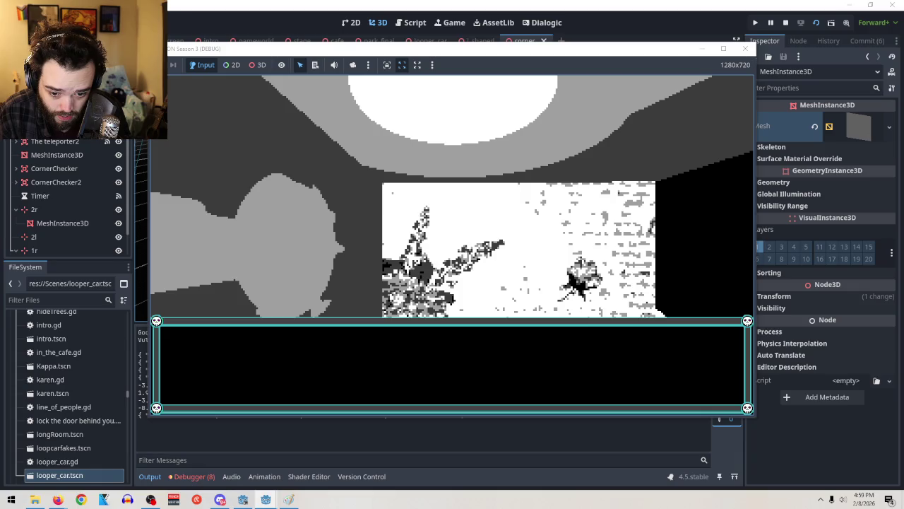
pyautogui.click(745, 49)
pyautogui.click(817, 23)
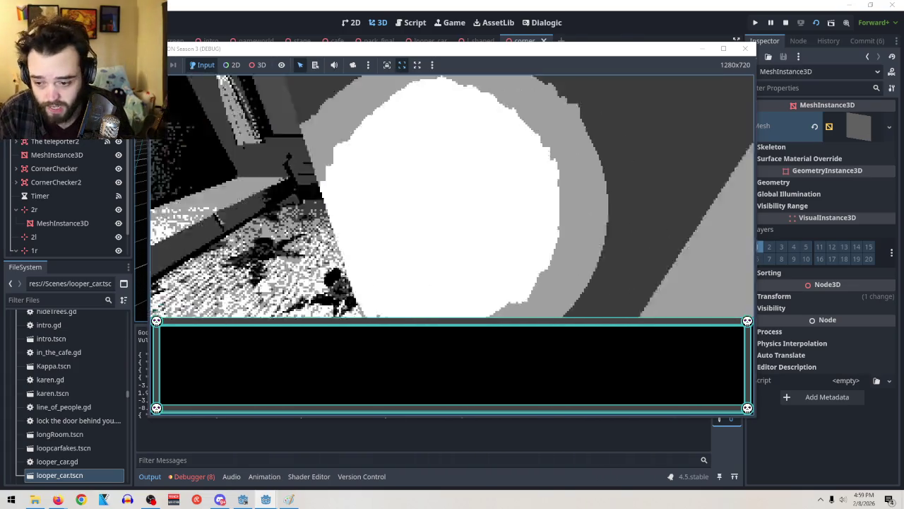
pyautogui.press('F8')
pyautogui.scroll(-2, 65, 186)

_____

### Exercise prompt
Which lines hold the string "click"? Copy all of them from the data above.

### Answer section
pyautogui.click(745, 49)
pyautogui.click(817, 23)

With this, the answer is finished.